A communications friendly home is much more than voice.

It makes sense to use as many of our senses as possible. For example, sight, haptic feedback and even colour and movement.

For example, sight can be of benefit with large, friendly lettering on alarm clocks, phone handsets and accessibility-enabled tablets. Visual impact can improve by flashing lights indicating incoming phone calls.

You can also have a 100+dB ring on a doorbell or alarm as an auditory aid for security cameras. Or use smaller speakers to reinforce music or the TV when required.

Vtech has a range of Careline landline phones and accessories that are great for hearing impaired with big buttons, visual ringers, photo dialling, amplified sound, loud ringers, handsfree, and very loud doorbells

Another great option is from Laser. It has a large lettering alarm clock with Qi phone charging and Bluetooth hands-free speakerphone. The 30mm high, soft white, Auto-dimming LCD letters, and two large user-friendly rotating dials make this one of the best visual and audible aids.

Then, there’s Orcam. It is an amazing text-to-speech converter that clips to your glasses. It reads text messages, newspapers, food packets, street signs, dollar bill values, colours and more.

Having a fast Wi-Fi home network enables a communications friendly home of smart connected devices.

These can talk to each other and makes using smart home technologies easier. Smart hearing aids are also available, and they can work with your TV, music or smartphone for a more enjoyable experience.

But you can also talk to smart devices. OK, Google leads the pack with its amazing search capabilities and connections to thousands of other smart devices. “OK Google, play Smooth FM!” (or whatever).

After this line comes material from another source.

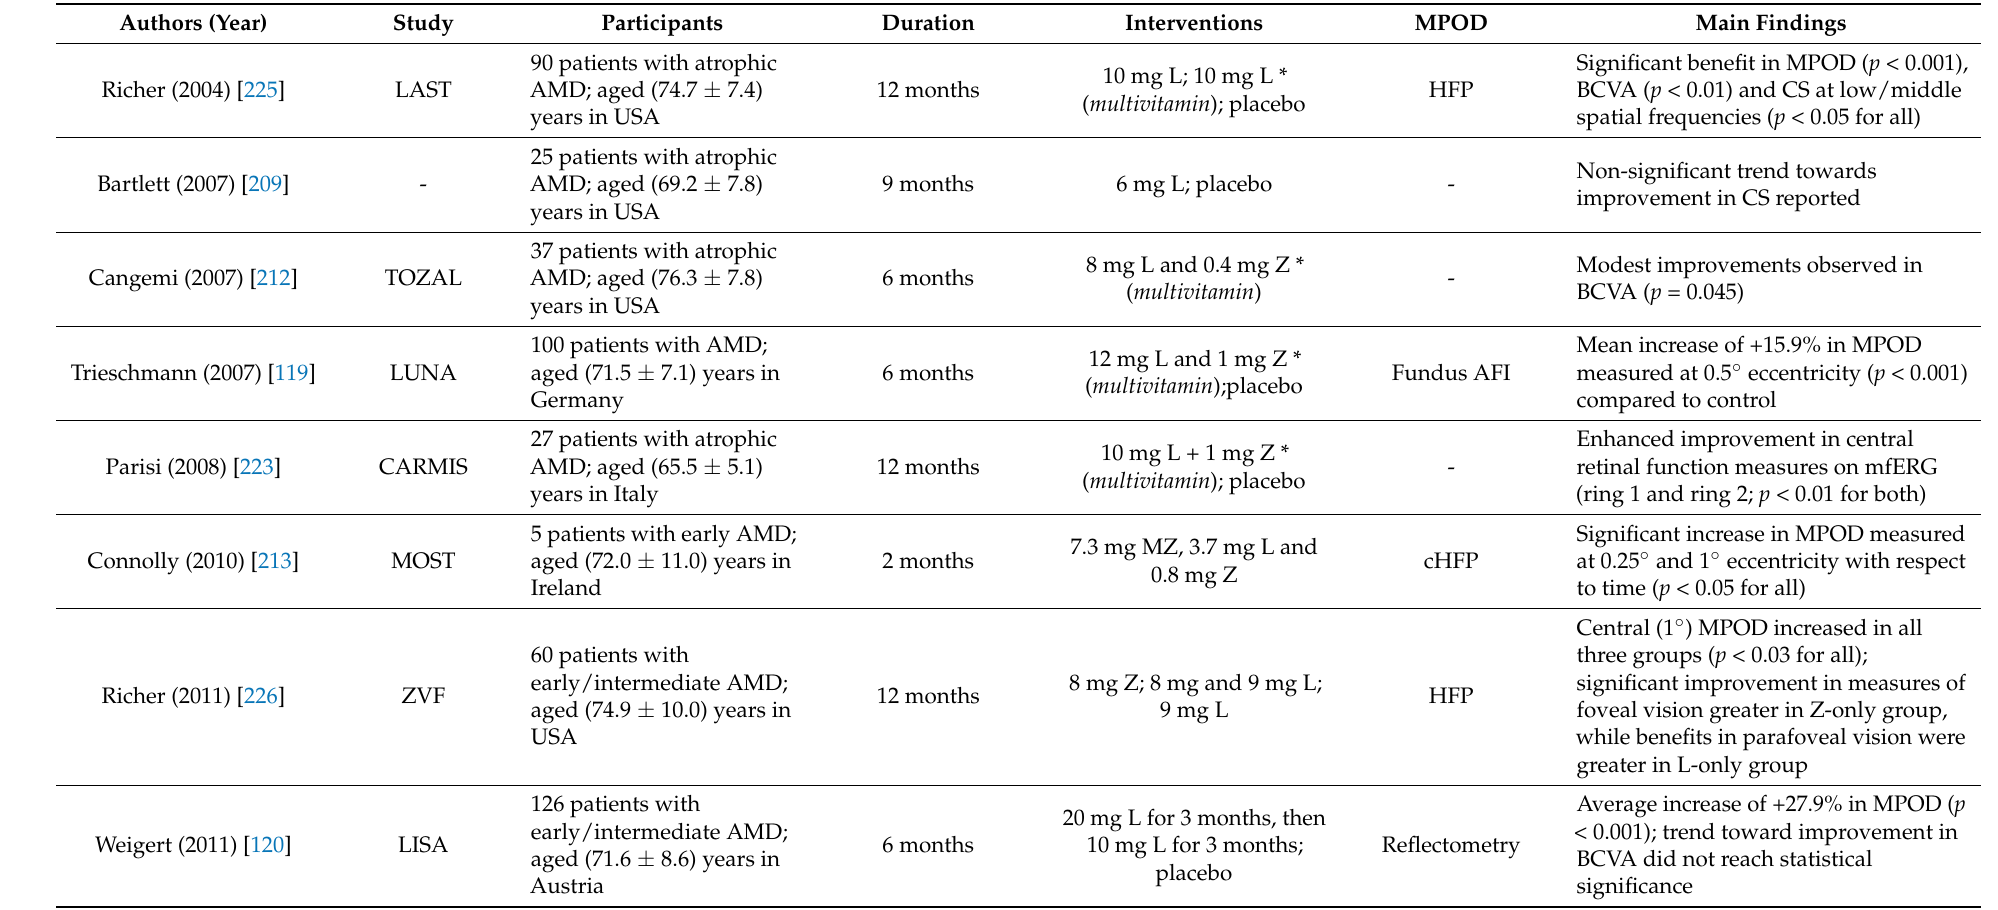
Table 5. A summary of the eligible randomized clinical trials reporting on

There are also some great assistive listening headphones and portable transmitters.

Sennheiser has a fabulous range of assistive listening headphones and portable transmitters that can produce clear voice from a TV or stereo.

GadgetGuy’s take. A communications friendly home starts wth tech and finished with Connect [Hearing]!

It’s not hard to find the right products for the communications friendly home. Ones that make use of all the senses. These will help both hearing able and impaired to create a more communications friendly environment for the comfort, security and enjoyment for the entire household.